2024-05-27 20:45:02,878 INFO  [main] index.IndexCollection (IndexCollection.java:385) - DocumentCollection path: collection
2024-05-27 20:45:02,878 INFO  [main] index.IndexCollection (IndexCollection.java:386) - CollectionClass: JsonCollection
2024-05-27 20:45:02,879 INFO  [main] index.IndexCollection (IndexCollection.java:387) - Generator: DefaultLuceneDocumentGenerator
2024-05-27 20:45:02,879 INFO  [main] index.IndexCollection (IndexCollection.java:388) - Threads: 9
2024-05-27 20:45:02,880 INFO  [main] index.IndexCollection (IndexCollection.java:389) - Language: zh
2024-05-27 20:45:02,880 INFO  [main] index.IndexCollection (IndexCollection.java:390) - Stemmer: porter
2024-05-27 20:45:02,880 INFO  [main] index.IndexCollection (IndexCollection.java:391) - Keep stopwor

## Retrieval

Post indexing of Chinese documents, we want to generate a ranked list for a given translated Chinese query using BM25 model.

In [10]:
!mkdir -p runs

Get the translated Chinese query for a specific topic_id (66). See the [cell](https://colab.research.google.com/drive/1u_8ESzz_f26toFy45m17UQRZXGVqMt0B#scrollTo=PI64O_uLCK_o&line=19&uniqifier=1) for more details

In [11]:
topic_text = get_query_by_topic_id(use_topic, lang="zho")

Create a text file for the topic in the following tsv format

In [12]:
with open("zho_topics.txt", "w") as f:
  f.write(f"{use_topic}\t{topic_text}\n")
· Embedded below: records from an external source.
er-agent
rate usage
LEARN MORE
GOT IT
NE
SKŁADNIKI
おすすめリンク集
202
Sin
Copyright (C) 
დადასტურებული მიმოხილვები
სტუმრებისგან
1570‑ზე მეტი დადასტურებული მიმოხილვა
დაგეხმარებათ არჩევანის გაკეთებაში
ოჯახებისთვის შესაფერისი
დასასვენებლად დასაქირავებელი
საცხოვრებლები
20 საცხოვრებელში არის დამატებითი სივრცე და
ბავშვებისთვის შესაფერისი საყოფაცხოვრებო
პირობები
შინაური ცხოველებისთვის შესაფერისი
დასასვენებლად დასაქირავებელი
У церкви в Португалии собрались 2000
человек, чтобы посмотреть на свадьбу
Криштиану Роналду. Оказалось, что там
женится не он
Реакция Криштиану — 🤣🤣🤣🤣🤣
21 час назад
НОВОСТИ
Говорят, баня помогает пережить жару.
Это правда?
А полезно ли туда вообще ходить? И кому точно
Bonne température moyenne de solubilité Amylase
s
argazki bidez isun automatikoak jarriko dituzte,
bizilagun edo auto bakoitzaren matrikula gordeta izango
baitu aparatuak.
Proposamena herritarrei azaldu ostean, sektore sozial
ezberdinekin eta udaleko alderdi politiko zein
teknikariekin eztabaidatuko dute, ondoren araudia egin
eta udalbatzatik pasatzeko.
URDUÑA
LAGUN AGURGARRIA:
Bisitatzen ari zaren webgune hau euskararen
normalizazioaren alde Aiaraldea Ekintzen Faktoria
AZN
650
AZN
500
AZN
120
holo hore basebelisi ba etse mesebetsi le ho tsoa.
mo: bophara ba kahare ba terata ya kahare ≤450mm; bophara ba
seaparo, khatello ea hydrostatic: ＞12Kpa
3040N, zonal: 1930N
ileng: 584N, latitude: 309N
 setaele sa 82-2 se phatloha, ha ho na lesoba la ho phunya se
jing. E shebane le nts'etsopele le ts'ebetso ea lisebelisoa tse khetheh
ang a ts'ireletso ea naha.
Perform retrieval using Anserini's BM25 with default hyperparameters

In [13]:
!java -cp anserini-0.21.0-fatjar.jar io.anserini.search.SearchCollection \
  -index indexes/zho_neuclir_subset_bm25 \
  -topics zho_topics.txt \
  -topicreader TsvInt \
  -output runs/zho_neuclir_subset_bm25.title.txt \
  -bm25 \
  -language zh

2024-05-27 20:47:08,694 INFO  [main] search.SearchCollection (SearchCollection.java:929) - Index: indexes/zho_neuclir_subset_bm25
2024-05-27 20:47:08,972 INFO  [main] search.SearchCollection (SearchCollection.java:933) - Fields: []
2024-05-27 20:47:08,973 INFO  [main] search.SearchCollection (SearchCollection.java:682) - Using language-specific analyzer
2024-05-27 20:47:08,974 INFO  [main] search.SearchCollection (SearchCollection.java:683) - Language: zh
2024-05-27 20:47:09,022 INFO  [main] search.SearchCollection (SearchCollection.java:1208) - runtag: Anserini
2024-05-27 20:47:09,699 INFO  [pool-2-thread-1] search.SearchCollection$SearcherThread (SearchCollection.java:861) - ranker: bm25(k1=0.9,b=0.4), reranker: default: 1 queries processed in 00:00:00 = ~1.59 q/s
2024-05-27 20:47:09,725 INFO  [main] search.SearchCollection (SearchCollection.java:1420) - Total run time: 00:00:01


Scoring against the filtered qrels, this BM25 result is just ok -- giving us an nDCG@20 of 0.1483.

In [14]:
!pwd

/content


In [15]:
to_rerank = pd.DataFrame([ l for l in irms.read_trec_run("runs/zho_neuclir_subset_bm25.title.txt")])

irms.calc_aggregate([irms.nDCG@20, irms.AP], qrels, to_rerank)

{nDCG@20: 0.1482972305701491, AP: 0.06837054789182448}

# Exercise
Perform retrieval using a different topic id.

For generating a score, refer to this [cell](https://colab.research.google.com/drive/1u_8ESzz_f26toFy45m17UQRZXGVqMt0B#scrollTo=PI64O_uLCK_o&line=19&uniqifier=1) on how to filter qrels to only include the chosen topic id.

Try it out yourself here:

In [None]:
# Your solution
use_topic =
qrels =

# And there you go!

You've learned how to run a simple BM25 retrieval model using query translation for CLIR!